Filter the entries for the string "depth". Copy each line that has it.

--- Supplied records ---

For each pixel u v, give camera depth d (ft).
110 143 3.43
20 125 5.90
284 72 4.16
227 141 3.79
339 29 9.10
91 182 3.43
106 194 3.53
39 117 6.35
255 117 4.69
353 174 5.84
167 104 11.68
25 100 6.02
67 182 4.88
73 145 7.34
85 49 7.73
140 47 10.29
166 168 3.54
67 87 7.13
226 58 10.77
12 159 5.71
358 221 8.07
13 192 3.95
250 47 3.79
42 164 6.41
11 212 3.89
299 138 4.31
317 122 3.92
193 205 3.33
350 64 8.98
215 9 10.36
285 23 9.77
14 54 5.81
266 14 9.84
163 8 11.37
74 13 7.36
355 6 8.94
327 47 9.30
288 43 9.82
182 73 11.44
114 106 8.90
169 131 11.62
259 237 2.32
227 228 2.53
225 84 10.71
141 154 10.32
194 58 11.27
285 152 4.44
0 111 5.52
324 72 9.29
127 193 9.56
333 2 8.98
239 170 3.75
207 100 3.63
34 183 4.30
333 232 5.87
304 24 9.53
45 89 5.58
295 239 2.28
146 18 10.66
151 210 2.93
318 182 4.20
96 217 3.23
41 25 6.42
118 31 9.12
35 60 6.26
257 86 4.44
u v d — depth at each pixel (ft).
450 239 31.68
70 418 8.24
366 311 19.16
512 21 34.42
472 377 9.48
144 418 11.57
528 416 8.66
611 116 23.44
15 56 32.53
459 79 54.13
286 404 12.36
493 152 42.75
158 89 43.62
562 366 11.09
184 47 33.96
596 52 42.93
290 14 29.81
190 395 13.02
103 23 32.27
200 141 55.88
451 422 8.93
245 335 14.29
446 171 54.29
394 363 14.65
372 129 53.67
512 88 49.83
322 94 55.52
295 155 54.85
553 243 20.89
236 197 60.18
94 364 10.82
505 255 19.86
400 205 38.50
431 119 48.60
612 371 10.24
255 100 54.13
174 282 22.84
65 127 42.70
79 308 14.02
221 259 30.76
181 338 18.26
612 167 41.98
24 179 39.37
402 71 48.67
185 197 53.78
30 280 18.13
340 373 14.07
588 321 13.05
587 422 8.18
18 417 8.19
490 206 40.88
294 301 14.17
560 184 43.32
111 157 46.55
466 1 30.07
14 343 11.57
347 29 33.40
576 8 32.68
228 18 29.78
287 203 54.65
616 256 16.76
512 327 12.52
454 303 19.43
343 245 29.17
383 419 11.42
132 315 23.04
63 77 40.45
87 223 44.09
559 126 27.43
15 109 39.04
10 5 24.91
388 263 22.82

---

[Answer space]
For each pixel u v, give camera depth d (ft).
u v d — depth at each pixel (ft).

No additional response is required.